On Monday, before the media, the 315-pound aircraft demonstrated a preset flight path. It took off in a controlled fashion, reached a height of about 175 feet, and then transitioned to forward flight to zip around predefined waypoints like a horse on a racetrack. Its max speed exceeds 100 mph and it can carry a 70-pound payload up to 35 miles, depending on how much time is spent in ‘hover’ configuration, which uses more than double the energy as forward flight mode, according to the company.

While its four rotors create some acoustic disturbance during takeoff and landing, APT is fairly quiet during forward flight — to be expected of a VTOL aircraft using distributed electric propulsion and tiltrotor technology championed by Bell.

The design of APT is driven by flexibility. Bell’s Scott Drennan, vice president of innovation, is fond of saying “everything in between the rotors is the customer’s space.” The payload — a detachable pod designed by Yamato to be easily transferrable to ground vehicles — can be reshaped and modified to fit customer mission requirements. If its contents need to be kept in a steady configuration, the pod can even be placed on a gimbal, Drennan said.

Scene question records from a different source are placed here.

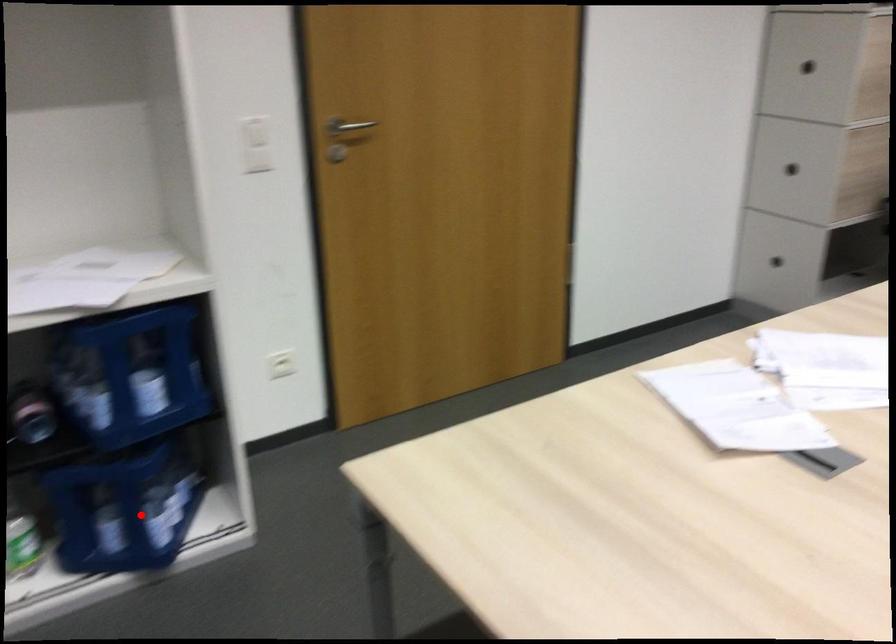
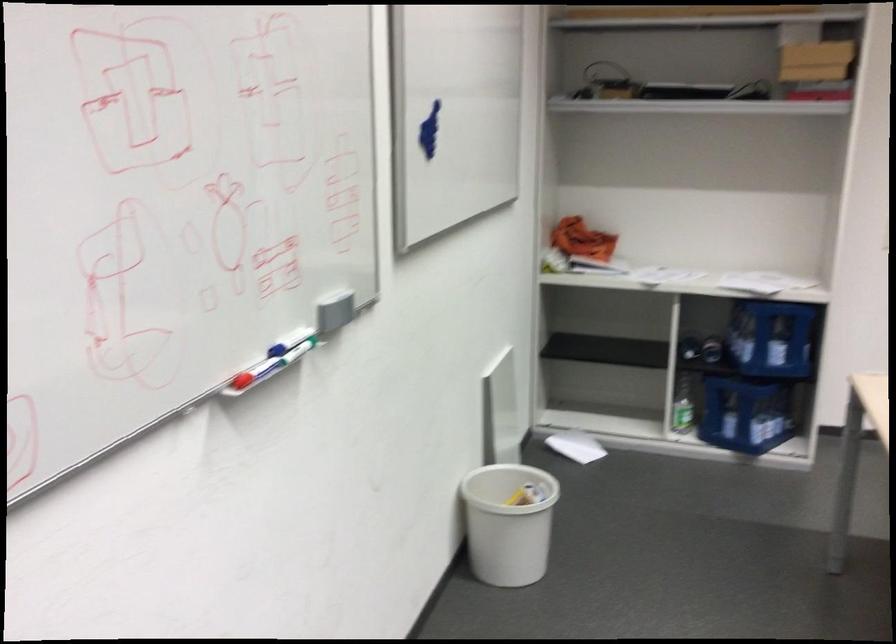
The point at the highlighted location is marked in the first image. Where is the corresponding point in the second image?

(745, 413)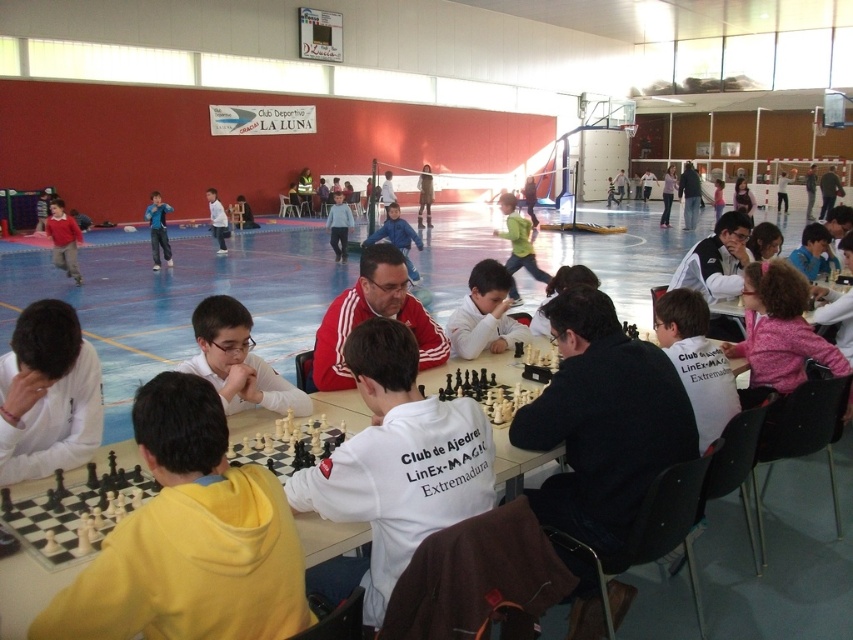
Question: Which of the following is the farthest from the observer?

Choices:
 (A) (700, 278)
 (B) (474, 272)

Answer: (A)

Question: Considering the real-world distances, which object is closest to the blue denim jeans at center?

Choices:
 (A) matte white shirt at center
 (B) white cotton shirt at center

Answer: (B)

Question: In this image, where is white fleece jacket at center located relative to white jacket at center?

Choices:
 (A) below
 (B) above

Answer: (A)

Question: Can you confirm if red smooth jacket at center is bigger than matte white shirt at center?

Choices:
 (A) yes
 (B) no

Answer: (A)

Question: Considering the real-world distances, which object is closest to the black sweater at center?

Choices:
 (A) yellow fleece at center
 (B) matte white shirt at center
 (C) white shirt at center

Answer: (B)

Question: Considering the relative positions of white jacket at center and blue fabric shirt at center in the image provided, where is white jacket at center located with respect to blue fabric shirt at center?

Choices:
 (A) above
 (B) below

Answer: (B)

The APT family of vehicles were initially under development as a commercial logistics solution, but Bell sees significant military applications for them as well, with interest expressed by the U.S. Army, Marine Corps and Navy, according to Todd Worden, manager for advanced UAS sales and strategy at Bell.

“The Marine Corps [Logistics Command] was working on an unmanned logistics program … we got in contact with them, and they were interested in what Bell was doing,” Worden said. “They kind of encouraged us to move out and offer up solutions.”

Last summer, Bell responded to a request for information (RFI) put out by the Marine Corps for an unmanned logistics solution, and earlier this year the company participated in an industry day for Joint Tactical Autonomous Aerial Resupply Systems, according to Worden.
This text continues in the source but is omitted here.